The watch crystal is the single most exposed area on your watch. Therefore it must be tough and scratch resistant. In diving watches it must be able to withstand great pressure, in aviation watches be able to withstand negative pressure, whilst at all times remaining clear and legible to the wearer.
Many people, when looking for a watch, tell us that they only want a sapphire crystal as they believe this is the best. However, this is not always the case. There are three types of watch crystal available today, and each offers something different.
But first a little history lesson.
In the early days of watch making, all watches were fitted with mineral glass. This is the same type of glass that you will find in your car, home or office. Mineral glass is tough, has good clarity and most importantly should not shatter.

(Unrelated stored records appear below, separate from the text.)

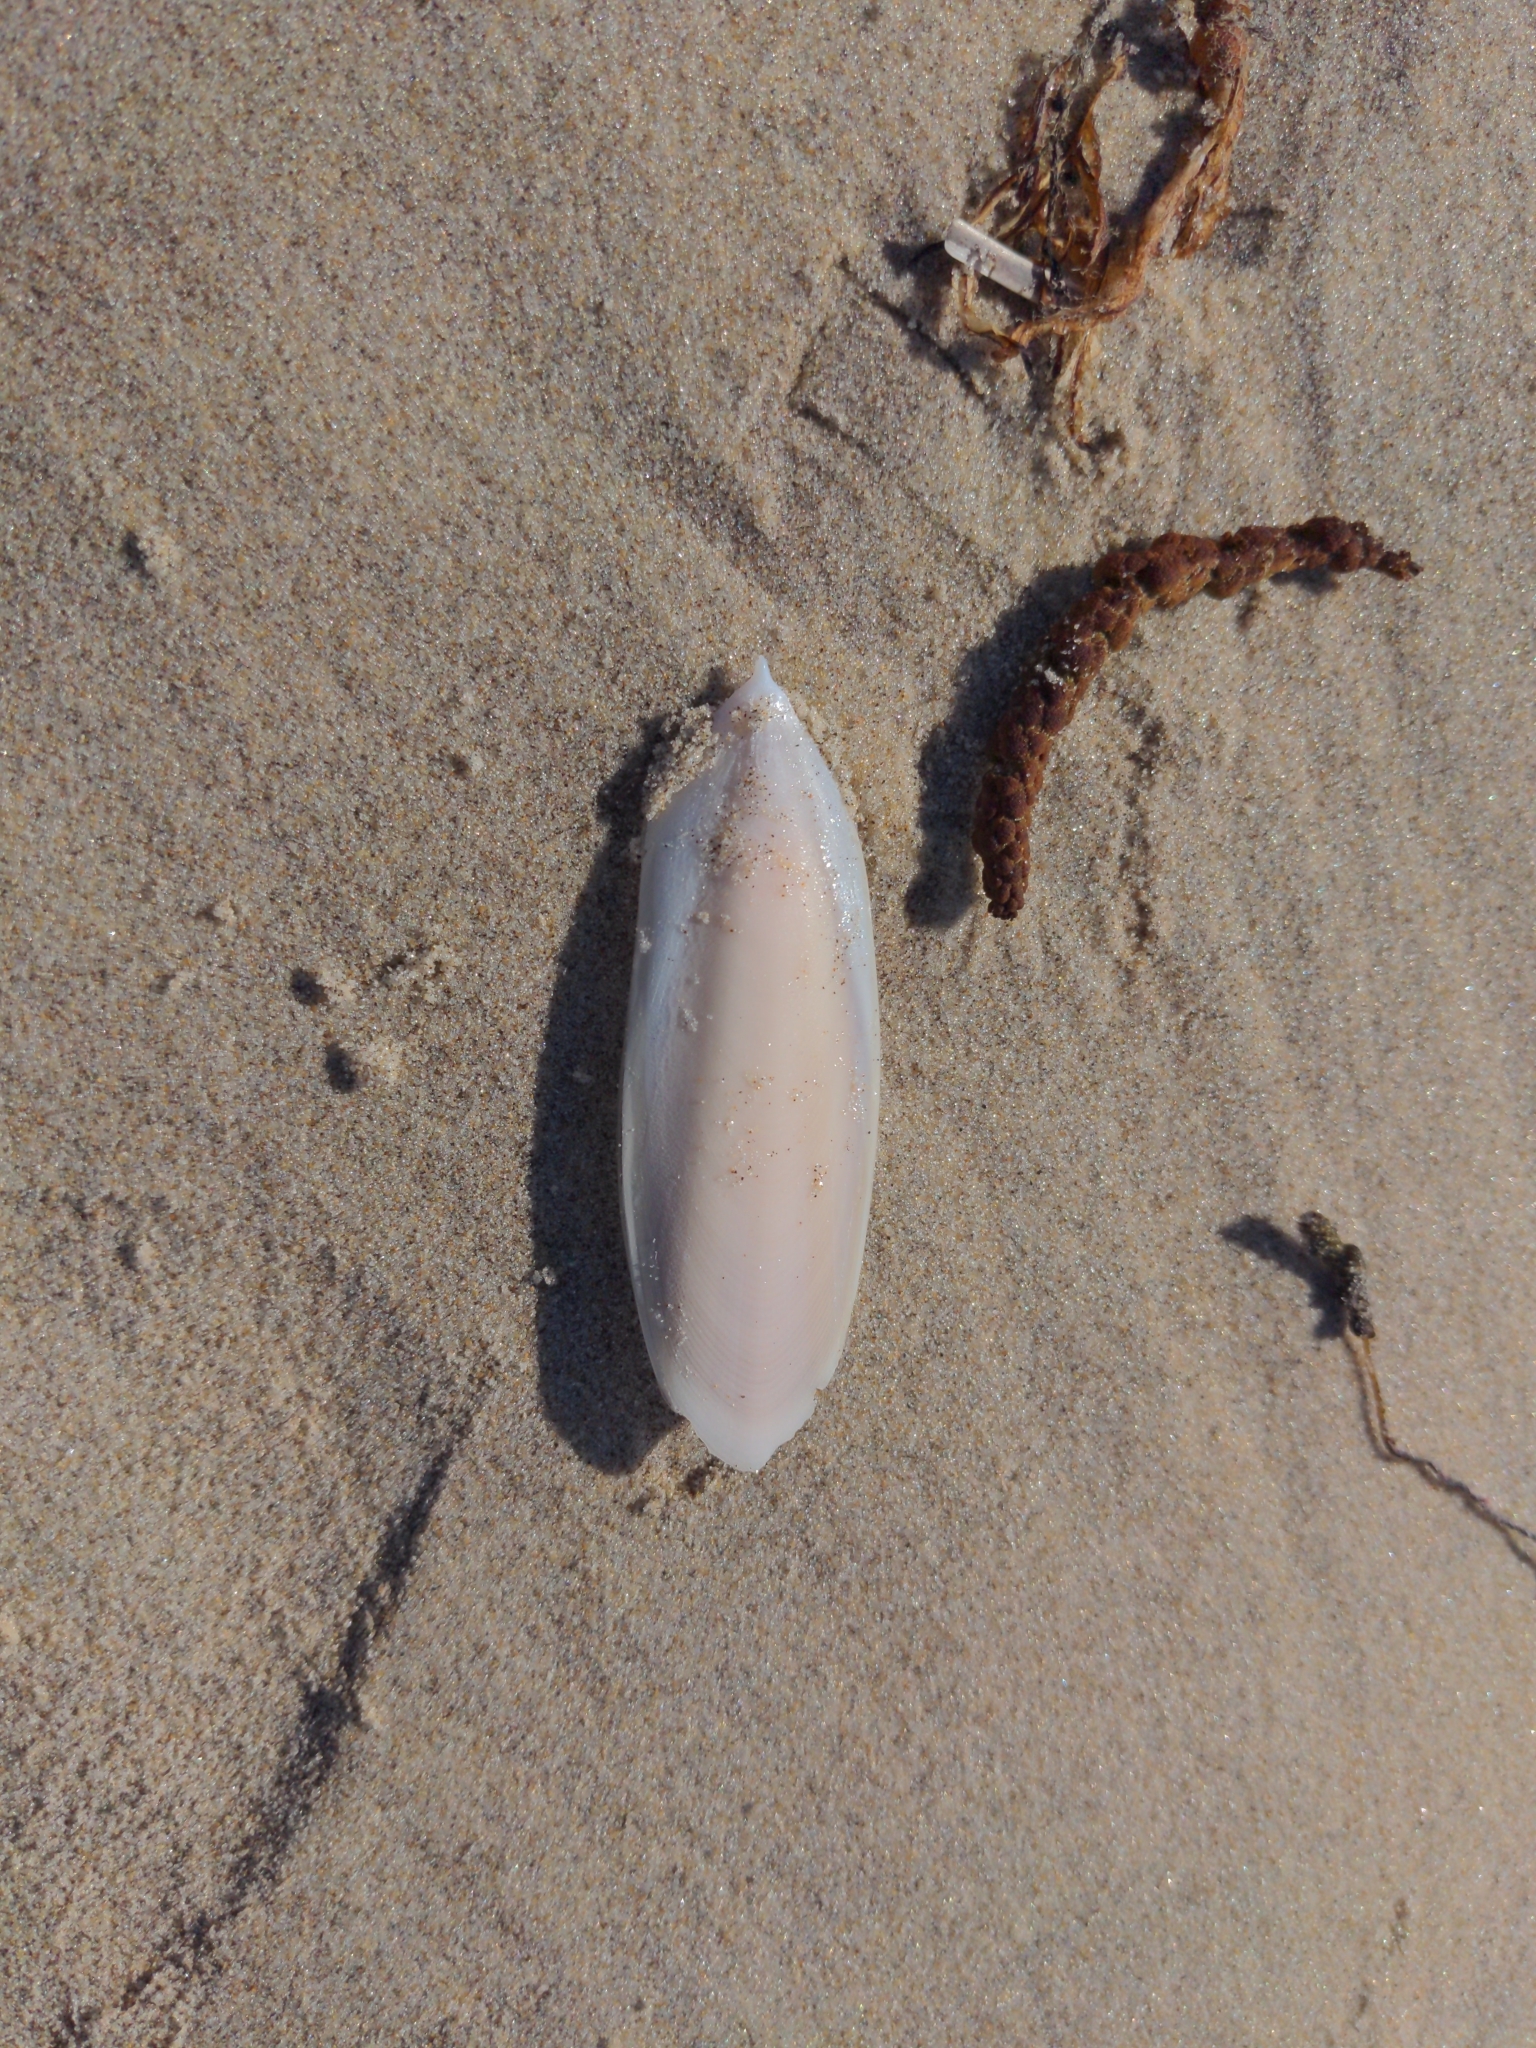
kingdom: Animalia
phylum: Mollusca
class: Cephalopoda
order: Sepiida
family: Sepiidae
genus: Ascarosepion
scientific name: Ascarosepion apama
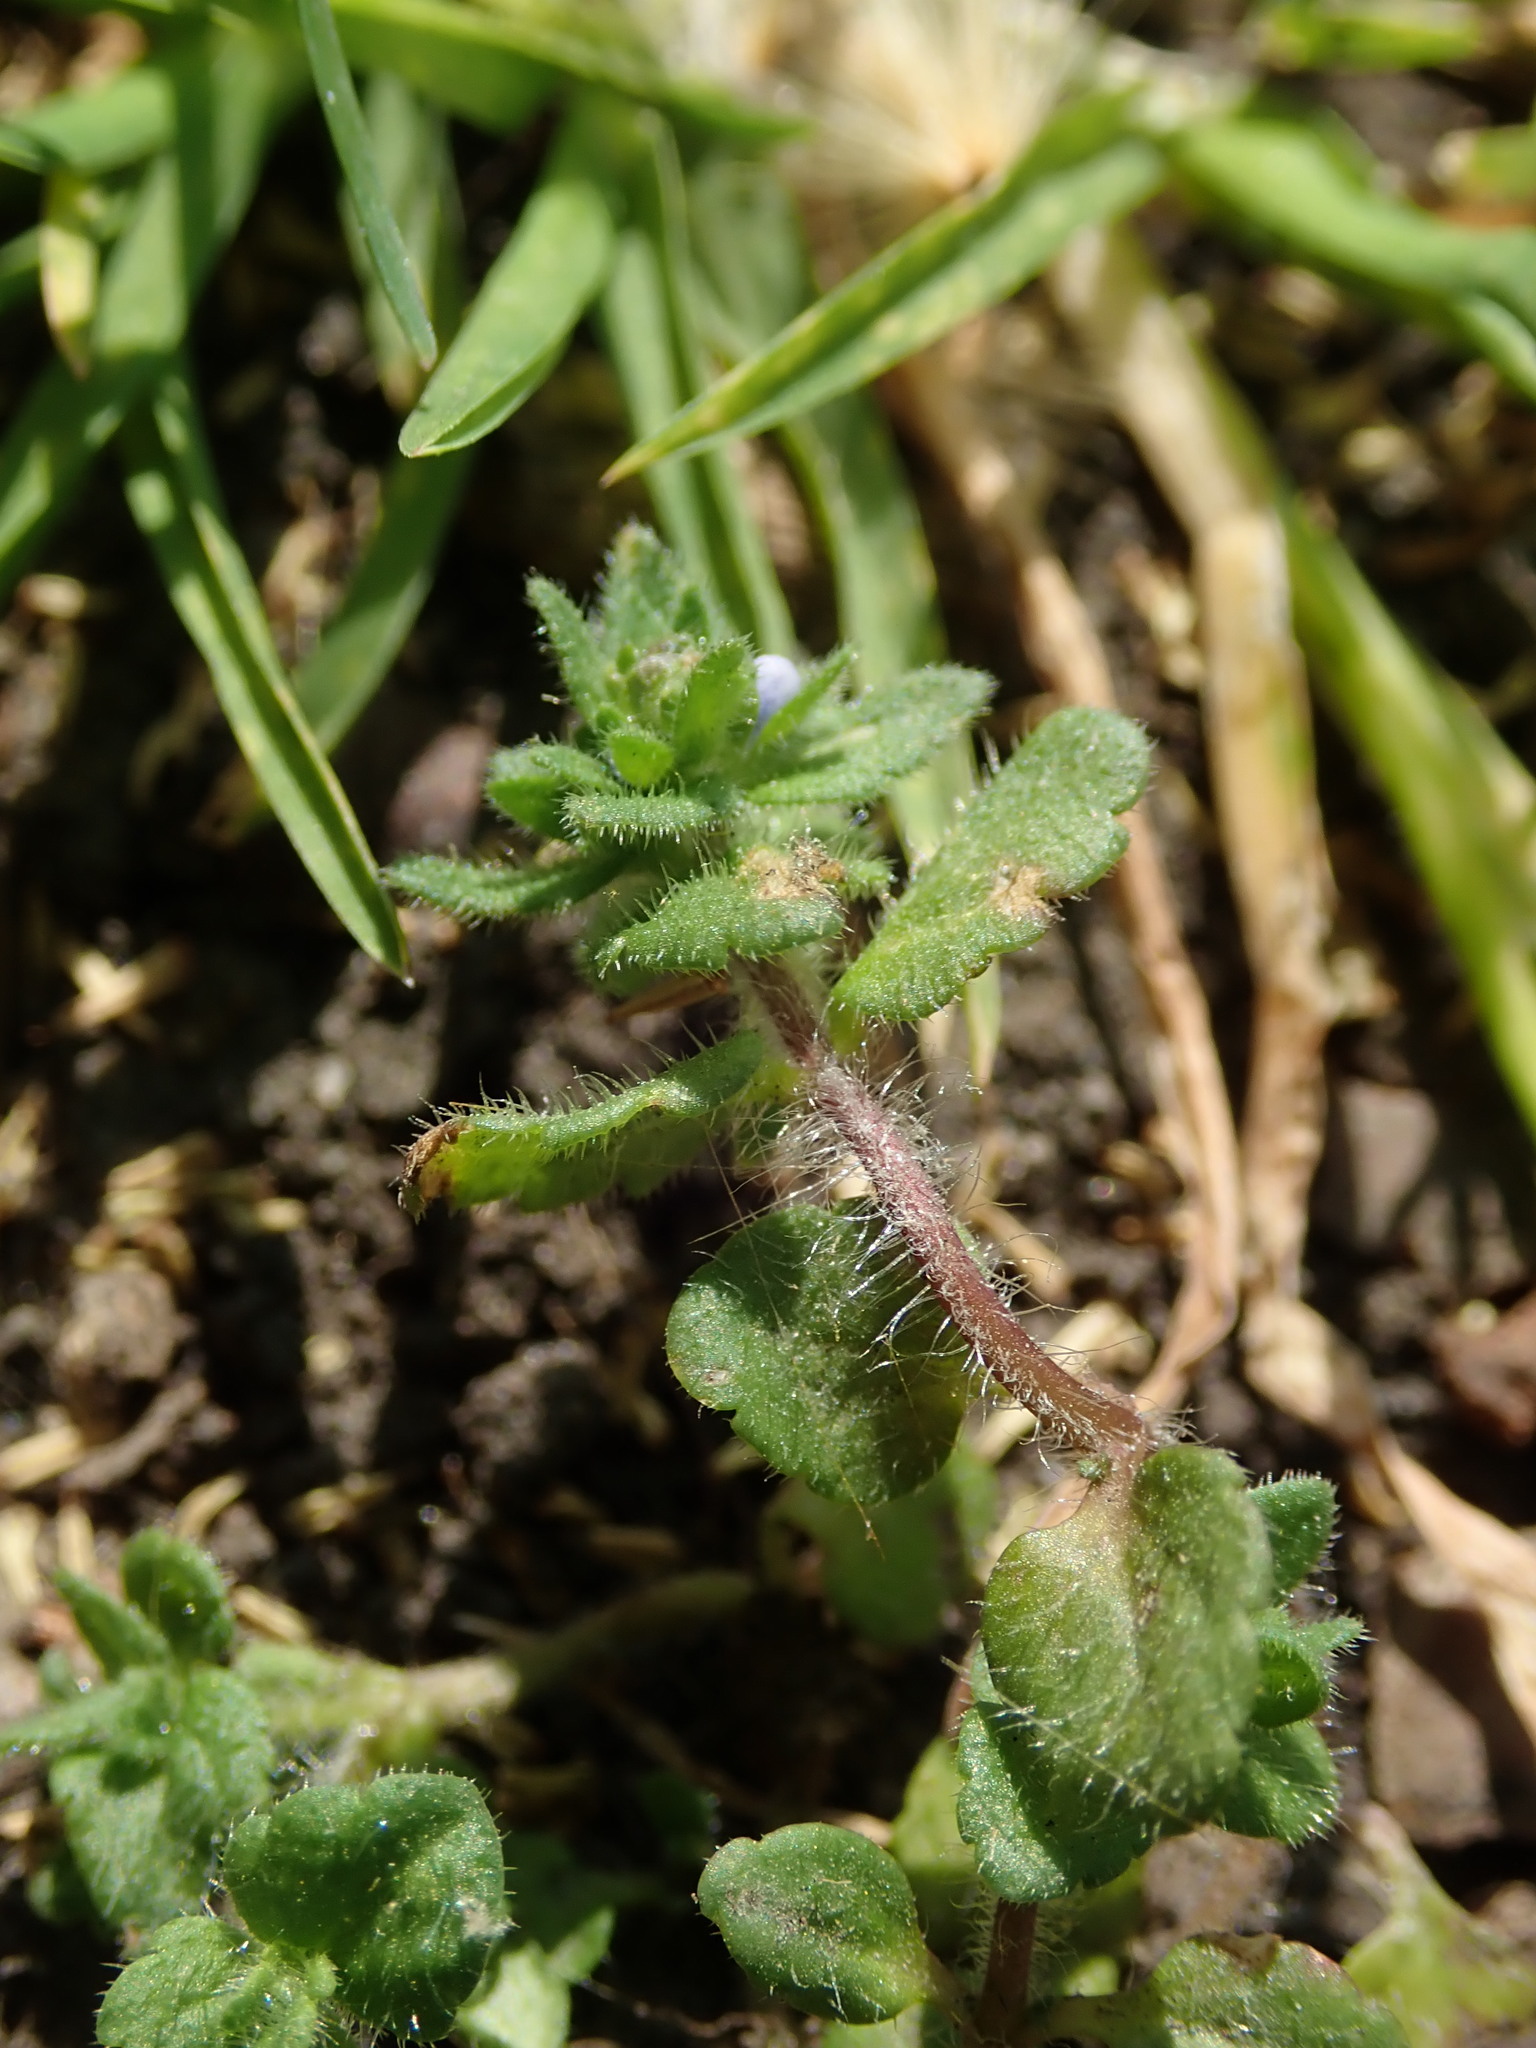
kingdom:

This is exactly the reason that Elliot Brown watches actually specify mineral glass in their range of go-anywhere, do-anything watches. If damaged, mineral glass will remain intact and allow the user to continue using the watch without risk to the watch movement or the ability to keep time being impacted. This decision was born out of their many years of practical experience in creating tough watches for tough situations. The same thinking was behind their decision to use triple gaskets instead of screw down crowns. An Elliott Brown watch is built to ‘wear and forget’, a watch that you don’t have to worry about.
In the mid twentieth century plastic technology was maturing and the acrylic crystal was developed for watches. Acrylic had three benefits:
1. They were tough, probably tougher than mineral glass.
2. They were slightly flexible and could be ‘tensioned’ when mounted onto a gasket and this made them ideal for early diving watches because a tight fit for the crystal ensured a good resistance to water pressure.
3. Whilst they were softer than mineral and more easily scratched, unlike mineral or indeed sapphire crystals, they could be polished and brought back to a superb level of clarity without replacing the crystal itself.
And to us, acrylic crystals are cool!
If you are like us and you just love wearing your watch and not ‘keeping it in a safe’ then the ‘patina’ of an acrylic crystal is a wonderful thing to behold. It adds real character to a watch. Think about it like an old pair of faded denims with your favourite shirt, and then you’ll get the idea. One other hidden benefit is that the acrylic crystal watches lurking in manufacturer’s collections are often fantastic buys. Take the Sinn 103 or 356 both great watches, bursting with vintage character and full of Sinn’s aviation watch heritage and all at an accessible price. How many watchmakers do you know who would have a heritage piece in their range and not charge double for the privilege of owning it?
Finally, we reach the sapphire crystal. Sapphire crystals are made from mono-crystalline aluminium oxide (Al2O3). Famed for its superior scratch resistance, sapphire crystal offers better day-to-day scratch resistance than either mineral or acrylic crystals and although can shatter if damaged by a sudden impact, it offers fantastic clarity and durability.
Now at this point let us stress. We’ve sold watches to mountain rescue teams, civil and military pilots, armed police response units, wildlife cameramen and even watch fans who, never venture far from a nice cup of coffee and a computer screen. In all these we have yet to replace a crystal of any type. Rest assured at Page and Cooper if you choose any watch with crystal we are here to make sure your outlook on time is always, crystal clear!